The PBKDF2 part is by far the most expensive step, because the area of most FPGAs will be too small to unroll 8192 copies of the SHA1 algorithm (which requires minimum (80 words * 4 bytes * 8 bits = 2560) bits of buffer space). One more optimization could be done, given the right conditions, and it’s a doozy:

The final, very last operation in the whole mess is to append x2 to x1. No hashing after that. That means the final output is two groups of 5 words (40 bytes total). This is the Pairwise Master Key. It is statistically unlikely that the first 20 bytes will be correct, but the second group would be wrong. This means that if we have the PMK and only need to verify it, we can do these calculations with exactly half the silicon area, or twice the speed.
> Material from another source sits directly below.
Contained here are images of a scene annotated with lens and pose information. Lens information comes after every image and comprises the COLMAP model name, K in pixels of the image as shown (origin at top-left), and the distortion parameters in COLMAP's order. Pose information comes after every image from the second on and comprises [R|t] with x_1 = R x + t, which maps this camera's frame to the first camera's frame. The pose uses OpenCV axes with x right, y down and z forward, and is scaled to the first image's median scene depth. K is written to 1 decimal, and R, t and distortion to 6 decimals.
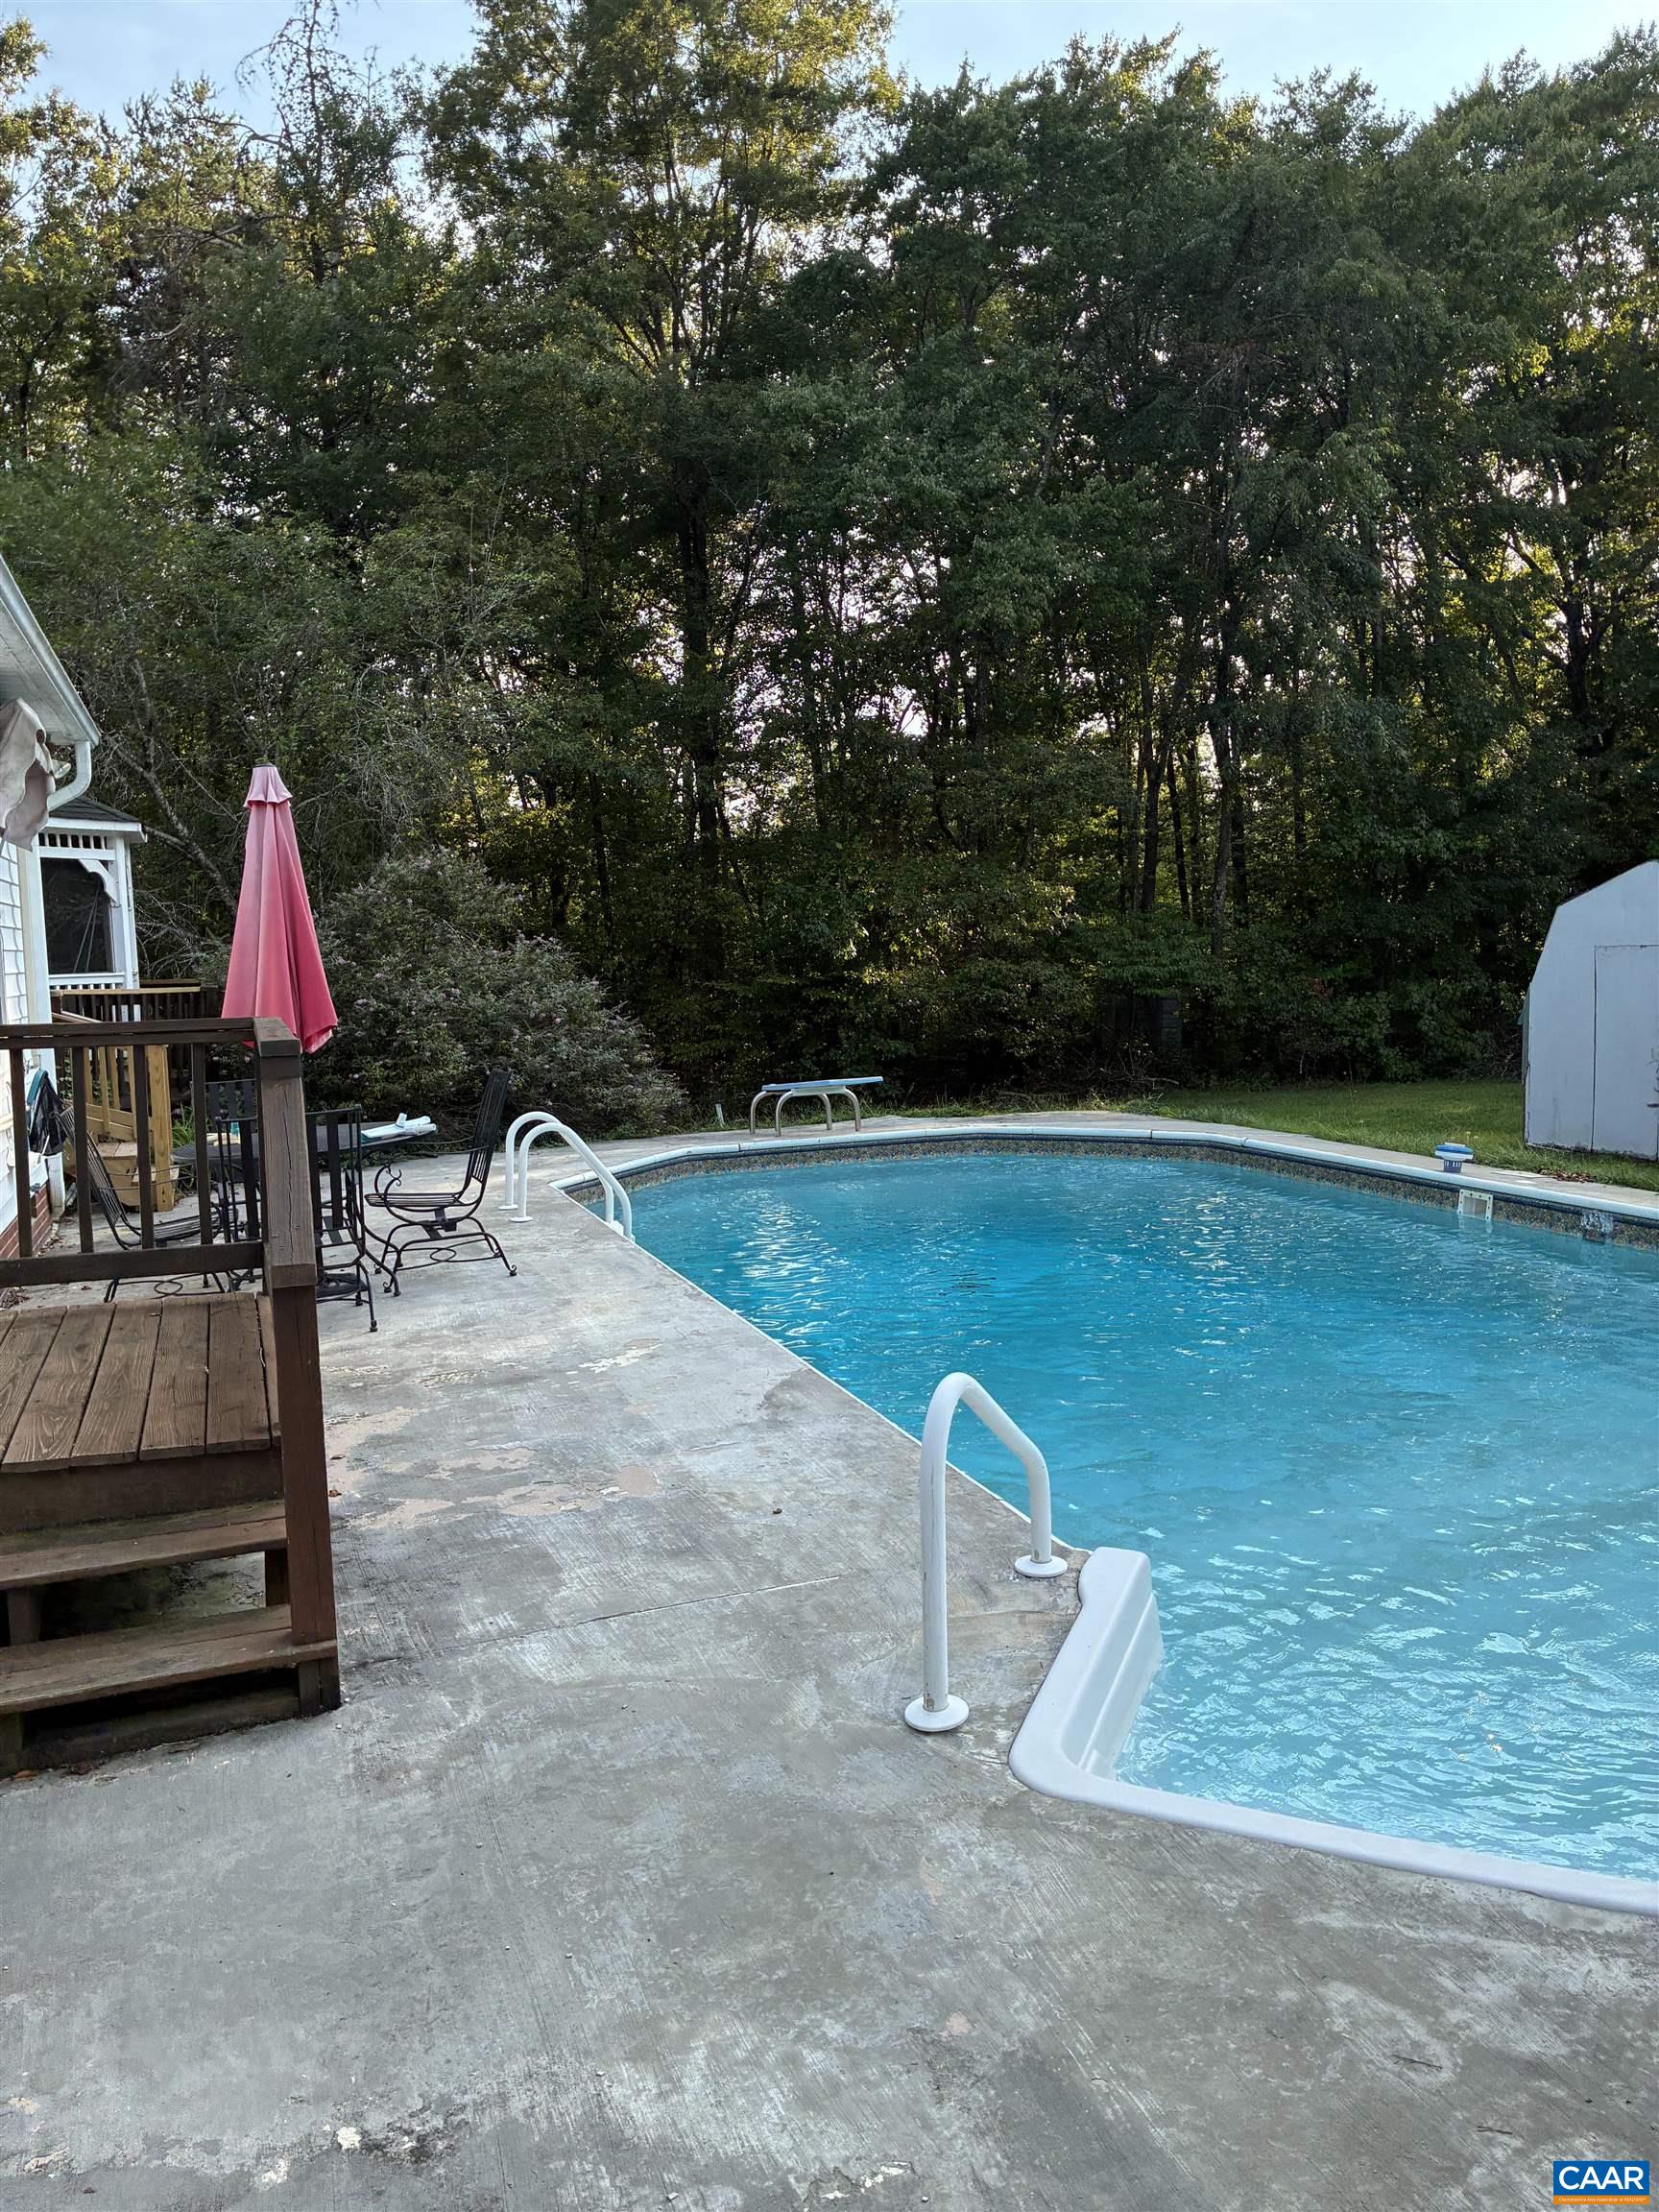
lens RADIAL K [[1678.8, 0, 833.3], [0, 1678.8, 1081.5], [0, 0, 1]] dist [0.029888, -0.052187]
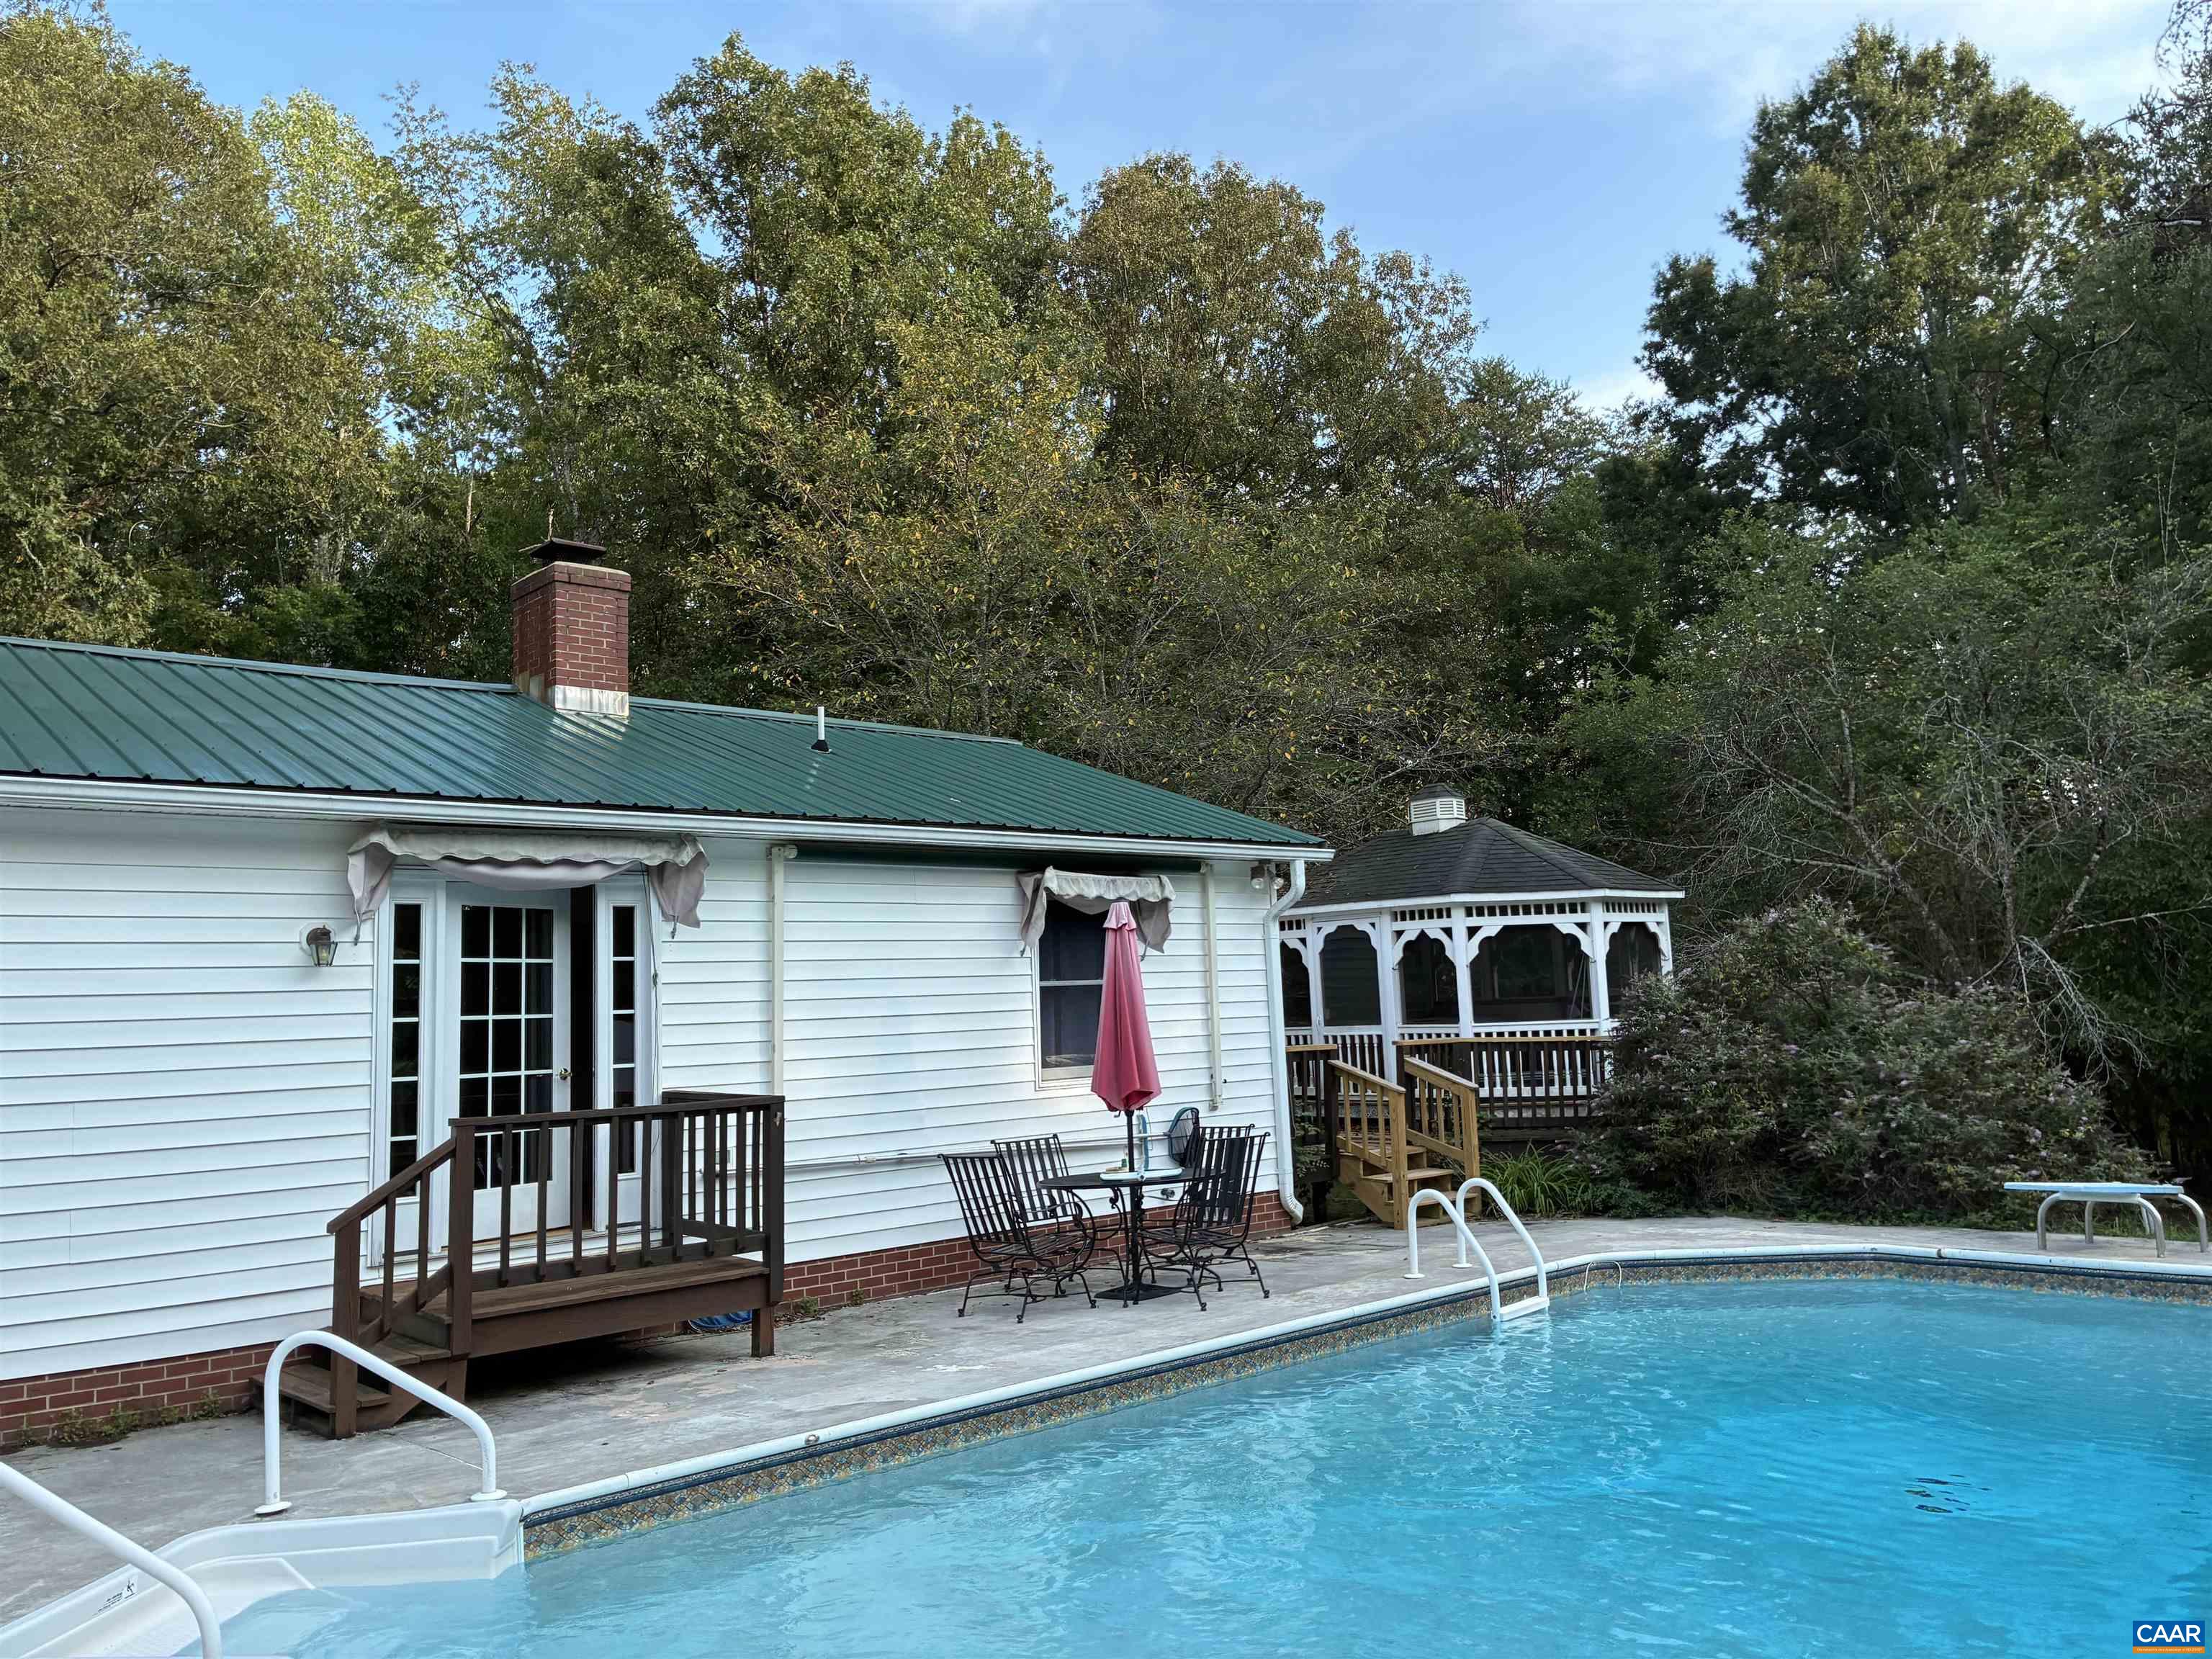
lens RADIAL K [[1678.8, 0, 1106.0], [0, 1678.8, 829.5], [0, 0, 1]] dist [0.029888, -0.052187]
pose [[0.413241, -0.082842, -0.906846, 0.517065], [-0.064311, 0.990712, -0.119809, -0.039725], [0.908348, 0.107831, 0.404075, 0.258615]]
Unfortunately, in this particular use-case we don’t have it, but it’s a great trick to keep up our sleeve.

 

 

So what do we have in this use-case?

 

We’ve gone from the wifi SSID and passphrase, known as the master key (MK), and from that, generated the Pre-Shared Key (PSK), which is known as the Pairwise Master Key in this particular implementation of the PBKDF2 algorithm.
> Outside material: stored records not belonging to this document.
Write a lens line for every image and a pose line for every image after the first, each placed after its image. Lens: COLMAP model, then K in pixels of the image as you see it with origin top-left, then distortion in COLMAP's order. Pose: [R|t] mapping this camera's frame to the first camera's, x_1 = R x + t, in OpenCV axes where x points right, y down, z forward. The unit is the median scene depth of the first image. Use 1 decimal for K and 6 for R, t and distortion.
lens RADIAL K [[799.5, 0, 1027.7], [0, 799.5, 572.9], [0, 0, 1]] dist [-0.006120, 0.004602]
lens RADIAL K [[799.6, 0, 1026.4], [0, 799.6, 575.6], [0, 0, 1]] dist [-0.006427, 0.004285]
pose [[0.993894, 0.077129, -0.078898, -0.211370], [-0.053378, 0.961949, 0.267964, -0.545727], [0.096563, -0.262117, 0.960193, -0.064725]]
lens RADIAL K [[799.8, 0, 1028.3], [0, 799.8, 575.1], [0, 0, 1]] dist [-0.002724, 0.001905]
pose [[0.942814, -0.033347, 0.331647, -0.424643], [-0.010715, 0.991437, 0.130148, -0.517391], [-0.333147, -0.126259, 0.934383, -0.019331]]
To verify the PMK against the passphrase, something called the “Pairwise Key Expansion” is calculated. From the captured WPA2 packets, we have a few variables: client MAC address, AP MAC address, client nonce, AP nonce, and the Message Integrity Check (MIC), packet body.

The first four variables, along with the PMK get combined together in kind of an annoying way, and then compared against the MIC.

They just call it the pseudo-random function (PRF), and it goes kinda like this:

a = "Pairwise key expansion";
b = min(APMac, CMac) . max(APMac, CMac) . \
    min(APNonce, CNonce) . max(APNonce, CNonce);
r = "";
for(i = 0; i < 4; i++) {
    r = r . HMAC_SHA1(PMK, a . "\0" . b . chr(i));
}
return r[0:64];

 

Yeah, the actual string is used in the PRF.

This gives us the Pairwise Temporal Key (PTK), which is then combined with part of the (encrypted) body of the packet we captured:

 

mic = HMAC_SHA1(ptk[0:16], data[60:121]);

 

And then compare this to the MIC we’ve already captured! Easy, right?

No! It’s a huge pain and would add another HMAC_SHA1 block that we don’t really have room for. This will probably be implemented on the microcontroller firmware or the host software of my system.